Charges were pending against Mark D. Ruben of Sarasota, the driver of the 2009 Chevrolet pickup truck that struck the bike with its right front fender.
“I was the excitable, Type-A personality you find in the business world, and she was cool as a cucumber,” Thompson said when asked to describe his wife, who also enjoyed volunteering at Habitat for Humanity. “She was a real steady-as-you-go-gal. She didn’t get angry easily. She had the patience of Job. We were good partners. I miss her immensely.
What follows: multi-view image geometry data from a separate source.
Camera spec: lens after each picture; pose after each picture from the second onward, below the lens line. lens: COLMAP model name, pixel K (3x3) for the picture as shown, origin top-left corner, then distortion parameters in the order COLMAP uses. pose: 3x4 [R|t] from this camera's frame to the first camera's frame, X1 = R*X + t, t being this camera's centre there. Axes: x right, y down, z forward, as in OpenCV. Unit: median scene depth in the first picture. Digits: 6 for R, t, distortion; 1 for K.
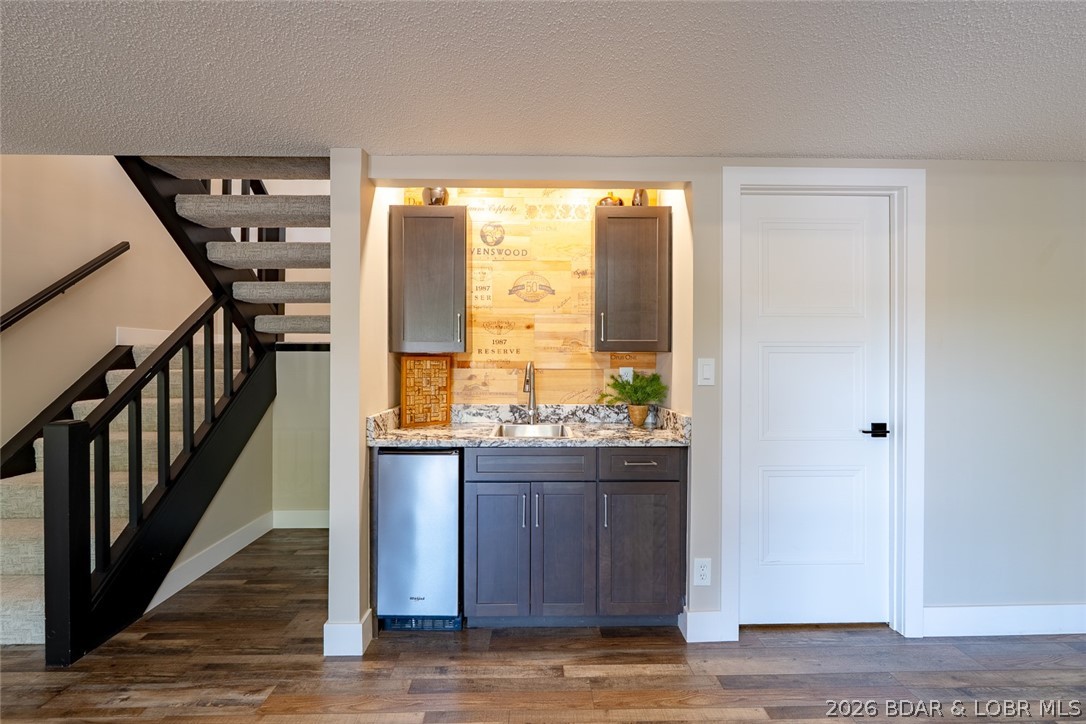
lens RADIAL K [[471.3, 0, 549.5], [0, 471.3, 360.3], [0, 0, 1]] dist [-0.009828, 0.000329]
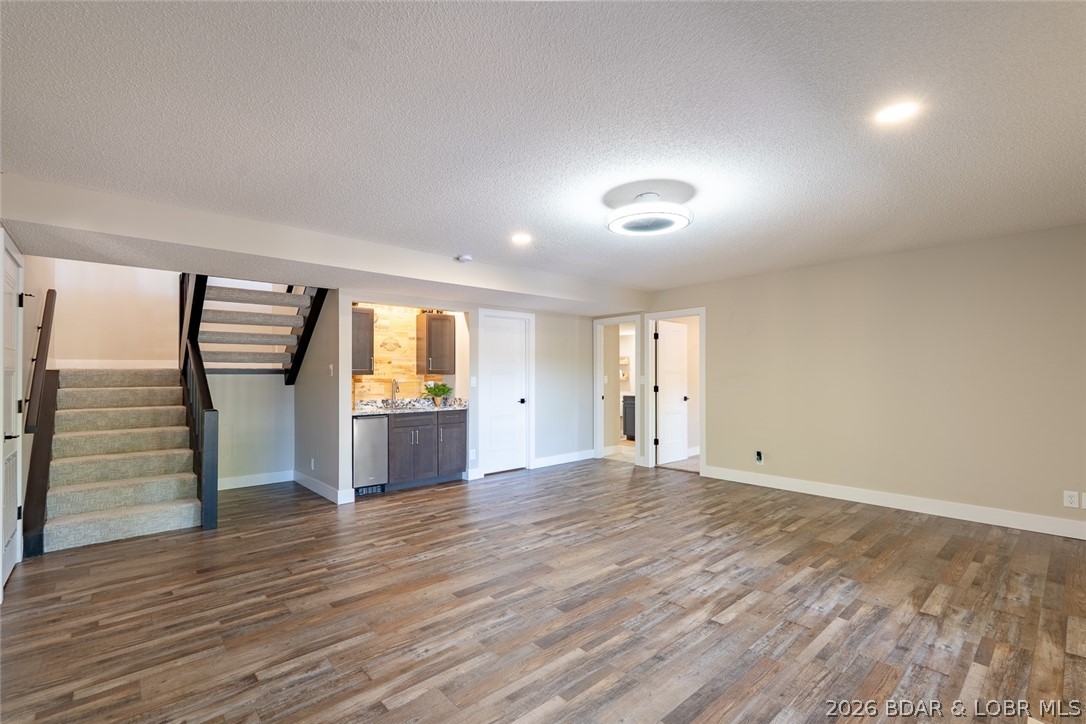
lens RADIAL K [[484.2, 0, 540.7], [0, 484.2, 363.6], [0, 0, 1]] dist [-0.003011, 0.000304]
pose [[0.764130, 0.012477, 0.644942, -0.948251], [0.009444, 0.999489, -0.030526, 0.007100], [-0.644993, 0.029417, 0.763622, -1.128877]]
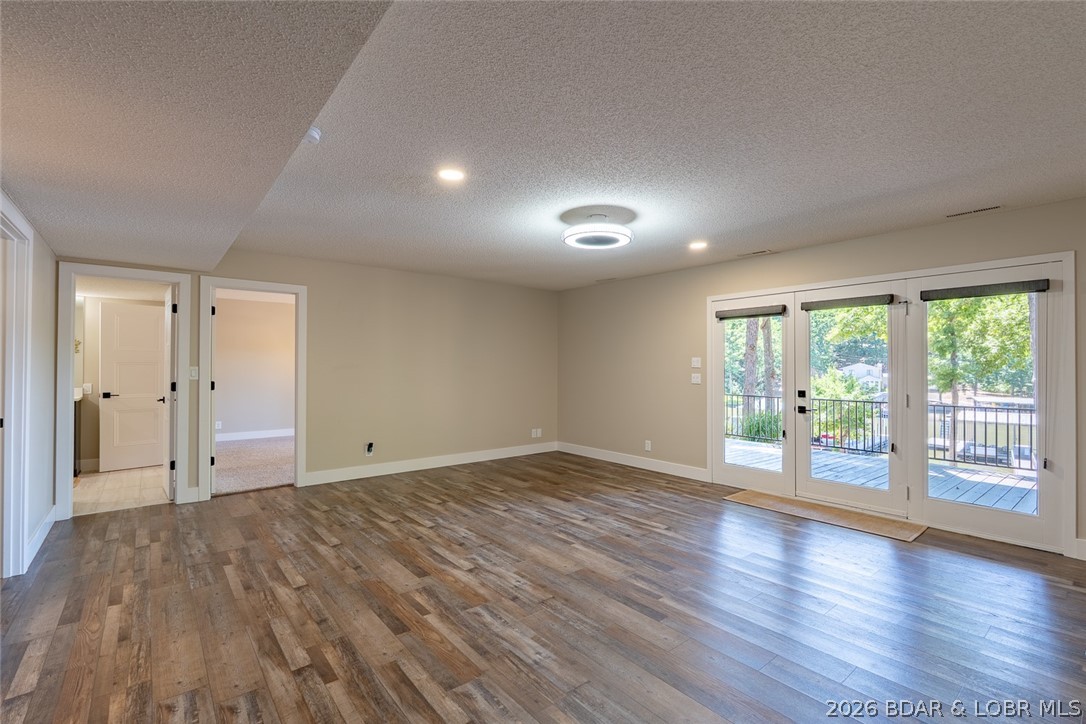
lens RADIAL K [[484.2, 0, 540.7], [0, 484.2, 363.6], [0, 0, 1]] dist [-0.003011, 0.000304]
pose [[-0.609847, 0.003731, 0.792510, -0.992762], [0.003455, 0.999992, -0.002050, -0.006424], [-0.792511, 0.001488, -0.609855, 0.532265]]
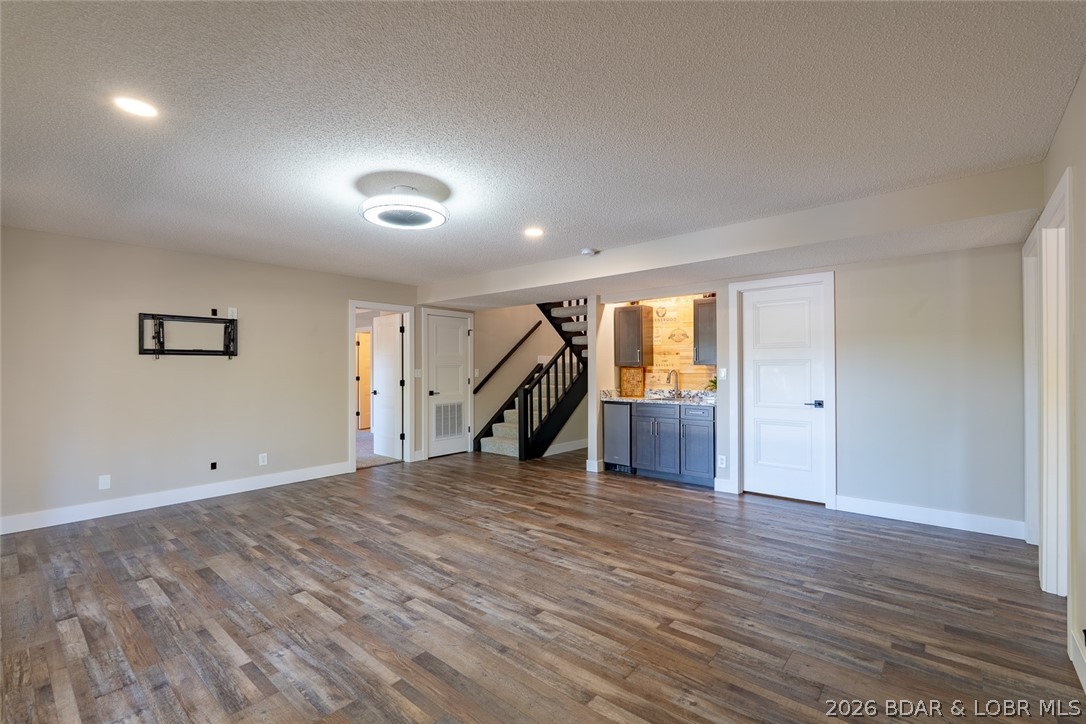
lens RADIAL K [[475.8, 0, 543.0], [0, 475.8, 362.0], [0, 0, 1]] dist [-0.001554, -0.000202]
pose [[0.740968, -0.013187, -0.671411, 0.973756], [0.001464, 0.999837, -0.018022, 0.005347], [0.671539, 0.012371, 0.740866, -1.029589]]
The most important thing was that we were best friends.”
Thompson was named Northeast Woman of the Month by the Scranton Times newspaper in the early 1990s for a program she devised called “Latch Key Kids,” her husband said.
“She was volunteering at Community Medical Center in Scranton and she came up with this program where kids could call a number if they had come home from school and no one was there and they were scared,” Dick Thompson said. “She introduced the program herself by giving puppet shows in Scranton area schools.”
Sondra and Dick Thompson have two daughters, Kimberly, a florist, and Lisa, a professional writer and two grand daughters.
“She was wonderful,” Jeanne Davies, Dick Thompson’s sister, said of her sister-in-law. “She was selfless. She was there for everybody and didn’t want a thing in return. She was so thrilled to be down here in Florida. She was always so steady and upbeat about everything.”
Celebration of Life services will be held in Sarasota and Clarks Summit, Pa., at a later date, Dick Thompson said.